Thousands of women and girls are being targeted by the deliberate tactic of using rape as a weapon in the civil war that has erupted in Ethiopia, according to eyewitnesses.
In a rare account from inside the heavily isolated region of Tigray, where communications with the outside world are being deliberately cut off, an Ethiopian nun has spoken of the widespread horror she and her colleagues are seeing on a daily basis since a savage war erupted six months ago.
“Rape is starting at the age of 8 and to the age of 72. Many, many have been raped. This has all happened so quickly,” said the sister, who cannot be named to protect her security but is based in the regional capital of Mekelle.

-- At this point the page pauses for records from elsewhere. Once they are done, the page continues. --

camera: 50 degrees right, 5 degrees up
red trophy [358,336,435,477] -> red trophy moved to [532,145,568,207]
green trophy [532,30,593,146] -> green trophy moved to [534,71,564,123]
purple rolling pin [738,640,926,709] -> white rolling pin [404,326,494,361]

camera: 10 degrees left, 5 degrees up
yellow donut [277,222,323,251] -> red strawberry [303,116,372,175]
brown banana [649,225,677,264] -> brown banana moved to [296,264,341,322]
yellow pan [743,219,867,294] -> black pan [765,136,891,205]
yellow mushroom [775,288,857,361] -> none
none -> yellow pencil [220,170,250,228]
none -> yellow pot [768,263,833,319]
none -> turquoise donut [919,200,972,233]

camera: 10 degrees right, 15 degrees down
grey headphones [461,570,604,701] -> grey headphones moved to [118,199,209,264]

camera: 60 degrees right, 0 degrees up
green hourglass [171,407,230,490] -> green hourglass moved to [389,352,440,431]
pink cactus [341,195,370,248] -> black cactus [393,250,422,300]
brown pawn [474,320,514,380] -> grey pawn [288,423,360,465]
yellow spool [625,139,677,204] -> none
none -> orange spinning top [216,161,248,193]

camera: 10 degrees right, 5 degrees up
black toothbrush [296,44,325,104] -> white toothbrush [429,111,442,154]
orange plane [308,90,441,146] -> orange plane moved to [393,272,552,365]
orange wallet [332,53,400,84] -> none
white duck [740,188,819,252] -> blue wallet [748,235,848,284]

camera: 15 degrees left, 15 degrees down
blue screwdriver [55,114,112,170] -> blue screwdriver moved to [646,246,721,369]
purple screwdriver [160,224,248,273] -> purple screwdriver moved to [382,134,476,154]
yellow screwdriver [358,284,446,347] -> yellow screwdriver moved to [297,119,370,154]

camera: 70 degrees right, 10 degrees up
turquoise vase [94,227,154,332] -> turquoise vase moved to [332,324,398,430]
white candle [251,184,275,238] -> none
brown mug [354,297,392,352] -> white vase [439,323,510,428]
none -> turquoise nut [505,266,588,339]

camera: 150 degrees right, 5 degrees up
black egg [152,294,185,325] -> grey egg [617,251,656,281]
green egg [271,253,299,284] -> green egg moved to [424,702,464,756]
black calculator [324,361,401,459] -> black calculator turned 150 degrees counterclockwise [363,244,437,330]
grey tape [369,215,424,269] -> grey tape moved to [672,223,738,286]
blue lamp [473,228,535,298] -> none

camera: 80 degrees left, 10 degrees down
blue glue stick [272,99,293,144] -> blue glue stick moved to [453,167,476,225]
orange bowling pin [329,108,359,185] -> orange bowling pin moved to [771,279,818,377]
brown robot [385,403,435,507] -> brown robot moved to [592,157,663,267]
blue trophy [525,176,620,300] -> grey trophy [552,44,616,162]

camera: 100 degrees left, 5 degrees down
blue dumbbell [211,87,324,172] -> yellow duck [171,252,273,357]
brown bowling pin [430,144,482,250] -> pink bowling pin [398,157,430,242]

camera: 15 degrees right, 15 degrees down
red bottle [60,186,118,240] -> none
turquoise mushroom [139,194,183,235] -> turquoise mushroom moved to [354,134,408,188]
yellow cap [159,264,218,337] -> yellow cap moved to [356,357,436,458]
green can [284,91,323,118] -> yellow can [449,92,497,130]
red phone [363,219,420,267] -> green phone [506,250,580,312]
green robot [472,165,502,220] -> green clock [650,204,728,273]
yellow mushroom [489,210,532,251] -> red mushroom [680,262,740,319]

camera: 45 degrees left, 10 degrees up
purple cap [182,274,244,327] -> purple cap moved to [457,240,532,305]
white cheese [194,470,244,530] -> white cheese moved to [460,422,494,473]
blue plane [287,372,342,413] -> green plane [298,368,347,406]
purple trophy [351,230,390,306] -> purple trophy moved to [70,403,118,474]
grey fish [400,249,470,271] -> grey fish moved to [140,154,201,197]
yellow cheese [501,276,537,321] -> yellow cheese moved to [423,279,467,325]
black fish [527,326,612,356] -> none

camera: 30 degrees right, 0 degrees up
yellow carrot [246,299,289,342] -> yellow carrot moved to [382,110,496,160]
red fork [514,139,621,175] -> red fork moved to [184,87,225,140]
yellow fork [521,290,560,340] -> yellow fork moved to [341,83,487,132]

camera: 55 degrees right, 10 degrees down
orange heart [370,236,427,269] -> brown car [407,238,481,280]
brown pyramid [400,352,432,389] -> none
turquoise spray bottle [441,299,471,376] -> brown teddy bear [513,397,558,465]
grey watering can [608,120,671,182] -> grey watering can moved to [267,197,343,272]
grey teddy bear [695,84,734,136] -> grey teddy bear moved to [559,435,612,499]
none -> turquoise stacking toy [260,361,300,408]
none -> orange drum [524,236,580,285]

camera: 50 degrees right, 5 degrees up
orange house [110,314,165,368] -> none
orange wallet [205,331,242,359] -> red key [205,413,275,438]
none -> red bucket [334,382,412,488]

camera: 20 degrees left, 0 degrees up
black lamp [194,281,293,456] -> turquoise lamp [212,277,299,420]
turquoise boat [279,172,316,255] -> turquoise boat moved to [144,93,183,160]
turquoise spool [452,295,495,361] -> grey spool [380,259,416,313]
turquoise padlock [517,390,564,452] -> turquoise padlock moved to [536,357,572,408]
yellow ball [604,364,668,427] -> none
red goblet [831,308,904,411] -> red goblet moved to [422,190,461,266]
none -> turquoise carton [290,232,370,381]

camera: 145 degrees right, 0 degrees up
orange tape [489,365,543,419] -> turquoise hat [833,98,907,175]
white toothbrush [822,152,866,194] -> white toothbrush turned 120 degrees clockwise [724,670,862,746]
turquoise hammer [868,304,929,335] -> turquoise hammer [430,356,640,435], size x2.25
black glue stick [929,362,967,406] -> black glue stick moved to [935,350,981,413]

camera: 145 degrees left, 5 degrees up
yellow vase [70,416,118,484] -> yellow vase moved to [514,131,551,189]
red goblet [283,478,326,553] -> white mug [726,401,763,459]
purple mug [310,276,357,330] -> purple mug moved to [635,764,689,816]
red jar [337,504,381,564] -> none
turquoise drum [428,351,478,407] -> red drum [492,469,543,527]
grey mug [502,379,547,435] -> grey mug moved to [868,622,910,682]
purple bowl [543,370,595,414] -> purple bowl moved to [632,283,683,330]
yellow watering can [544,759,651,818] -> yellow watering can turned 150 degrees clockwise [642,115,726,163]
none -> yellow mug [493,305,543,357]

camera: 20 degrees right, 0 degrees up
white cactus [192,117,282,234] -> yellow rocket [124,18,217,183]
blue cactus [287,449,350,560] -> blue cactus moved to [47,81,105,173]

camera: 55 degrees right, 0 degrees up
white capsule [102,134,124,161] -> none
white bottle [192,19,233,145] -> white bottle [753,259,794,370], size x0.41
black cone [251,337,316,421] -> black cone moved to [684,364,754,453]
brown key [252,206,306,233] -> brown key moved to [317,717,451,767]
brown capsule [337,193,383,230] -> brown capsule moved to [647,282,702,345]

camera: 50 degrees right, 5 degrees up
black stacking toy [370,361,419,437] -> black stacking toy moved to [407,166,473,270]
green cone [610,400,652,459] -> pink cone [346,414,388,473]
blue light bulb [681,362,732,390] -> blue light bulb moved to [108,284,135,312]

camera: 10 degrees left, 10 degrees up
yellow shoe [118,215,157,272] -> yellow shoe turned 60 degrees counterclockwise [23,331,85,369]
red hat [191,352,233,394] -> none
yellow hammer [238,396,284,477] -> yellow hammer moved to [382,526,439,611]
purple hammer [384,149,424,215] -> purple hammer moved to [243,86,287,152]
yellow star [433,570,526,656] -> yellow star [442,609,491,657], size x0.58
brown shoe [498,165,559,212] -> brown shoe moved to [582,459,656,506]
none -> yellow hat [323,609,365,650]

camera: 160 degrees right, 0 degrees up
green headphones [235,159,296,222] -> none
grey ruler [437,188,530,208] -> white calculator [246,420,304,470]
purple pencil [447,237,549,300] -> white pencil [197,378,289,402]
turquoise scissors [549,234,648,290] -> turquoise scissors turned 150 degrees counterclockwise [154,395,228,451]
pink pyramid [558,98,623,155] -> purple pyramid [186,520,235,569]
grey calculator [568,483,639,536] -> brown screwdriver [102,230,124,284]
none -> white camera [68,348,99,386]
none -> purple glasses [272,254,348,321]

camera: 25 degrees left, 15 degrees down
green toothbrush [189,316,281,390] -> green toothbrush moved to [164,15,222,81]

“It is so widespread, I go on seeing it everywhere, thousands. This rape is in public, in front of family, husbands, in front of everyone. Their legs and their hands are cut, all in the same way.”
The northern area of Ethiopia, home to 5.6 million people, has been racked by civil war since the Nobel peace prize laureate, the prime minister, Abiy Ahmed, sent the army in to oust the powerful regional government there on 4 November. The forces were joined by Eritrean troops, allied to Ahmed’s government, in fighting against the Tigray People’s Liberation Front. The conflict has led to thousands of people being displaced internally, as well as more than 63,000 people fleeing to bordering regions in east Sudan.
“For us, it’s so shocking. So sudden. We have a normal life, things are improving, health centres, lives and education programmes,” she said. “Then, as if in a day, there’s a fully fledged war. For the last three months now we are trying to feed 25,000 displaced people … some are 120km away from Mekelle.
“[Rape is happening] wherever there are Eritrean or Ethiopian troops. Tragic. Every single woman. Not only once. It is intentional; it is deliberate. I am confident in that from what I am witnessing. Some 70,000 civilians are under attack. So much looting, fighting, raping. All targeting the civilians. The brutality, the killings, the harassing.
“This region has been closed off. Cut off from all support that people deserve. We are isolated, lonely, neglected. The young people are so scared.”
The conflict has plunged the region even further into severe food insecurity, and a deliberate military blockade of food risks mass starvation, a recent report by the World Peace Foundation warned. At least 5.2 million people are in need of food aid.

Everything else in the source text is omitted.